HIIT stands for High Intensity Interval Training, and it truly lives up to its name. This workout will scorch fat from your body while toning your muscles at the same time! Here are some essentials we think you need to know before you try it out.
HIIT workouts are short and fast. If you only have 15 spare minutes in your day, a HIIT workout could be for you! The point of these workouts is to get your heart rate up fast for short bursts of time, followed by a short recovery period. In multiple studies, this style of training was proven to be effective for fat loss—even when performed for just 10 minutes a day!
You can easily do HIIT workouts at home. While you can incorporate light weights into your HIIT sessions, you can just as easily and effectively do these workouts with no equipment. Try doing push-ups, jumping jacks, high knees, or anything that will spike your heart rate at home!

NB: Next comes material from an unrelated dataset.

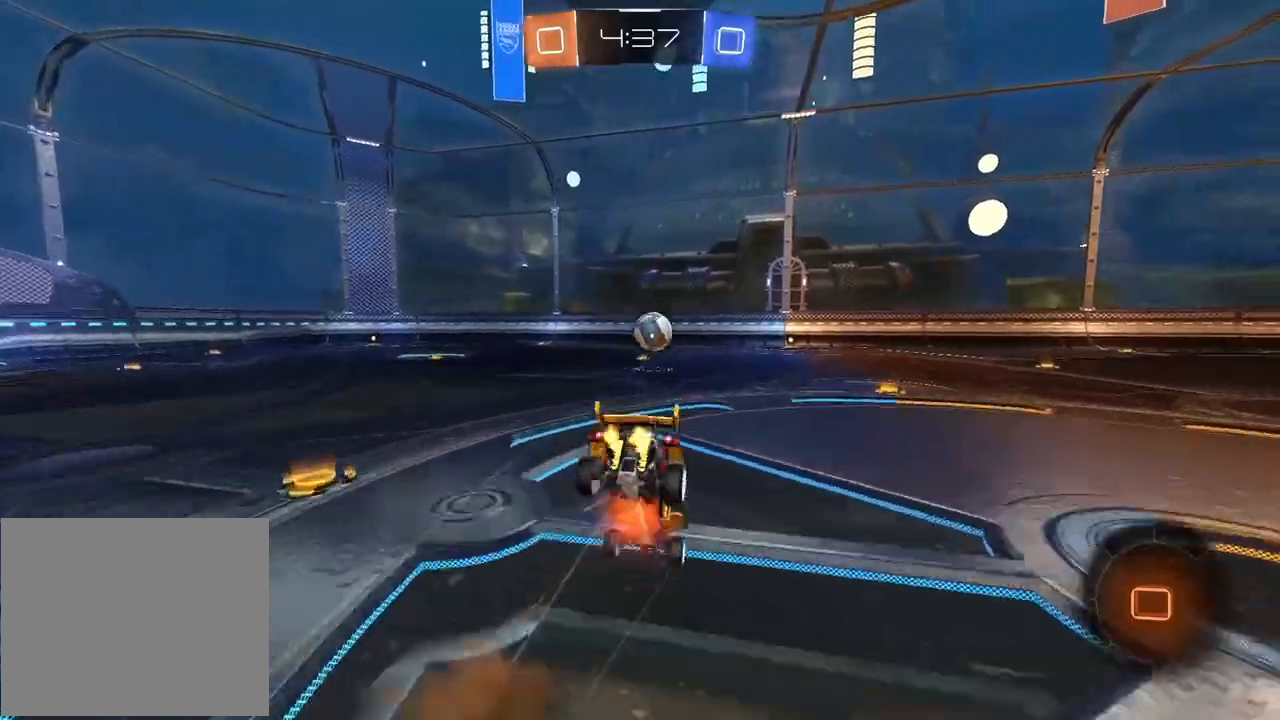
{"buttons": [], "left_stick": "center", "right_stick": "center", "events": []}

HIIT workouts are very customizable. There are no specific movements that are required in order to do a HIIT workout. Just pick a few high-intensity exercises you love (sprints, push-ups, jump squats, cycling, etc.) and do them for short periods of time over and over.
HIIT is not recommended for beginners. If you’re new to working out or are coming back from an injury, HIIT is probably going to do more harm than good for you. Start out with lower intensity workouts like jogging or swimming, and once you feel confident in those you’ll be ready to give HIIT a try!